Would that someone in power had the demonstrated spine of India's leadership, to not leave these hostages twisting in the wind indefinitely, forgotten.
What a national embarassment.

As president, I would fiercely enforce again the sanctions on oil that Trump put in place during his presidency, that are still in effect but not enforced by the Biden White House. To force Iran to get Hamas to release the U.S. hostages.
If no action after 30 days, I would step i up to bombing every IRGC (Iran Republican Guard Corps) target that manufactures weapons and trains Hamas fighters, and continue to bomb every piece of the supply line to Hamas. Until the Americans hostages were released.
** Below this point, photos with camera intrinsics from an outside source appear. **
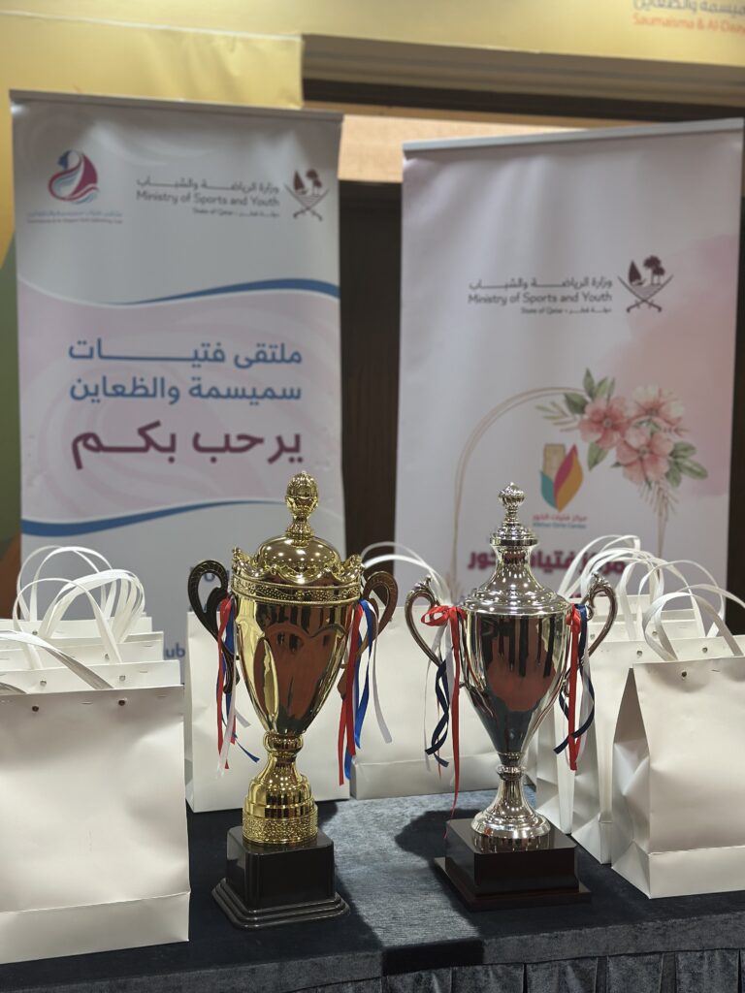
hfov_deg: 30.3
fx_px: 1377
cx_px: 372
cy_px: 496
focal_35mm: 48
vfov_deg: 39.7
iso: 125
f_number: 1.78
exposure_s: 1/50
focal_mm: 6.86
And if still not released, I would move on to other pieces of the IRGC infrastrucure, especially the secret police that arrests and tortures Iranian citizens, and maintains control of the country. Continuing he bombings until the Iranian government is straining to retain hold over their own country.
And if still no release of hostages, expand to economic assets held by IRGC leaders, until they had a revolution on their hands. But the reality is, they would eagerly move to release the U.S. hostages long before i got to that.

If we had a White House leadership with a spine, who gave the slightest damn about the 42 U.S. hostages.
But they don't.
Maybe if they were America-hating leftist lesbian ahletes (Brittney Griner) , or a former U.S. soldier who had sold out to the Taliban (Bo Berghdahl), they would give a damn.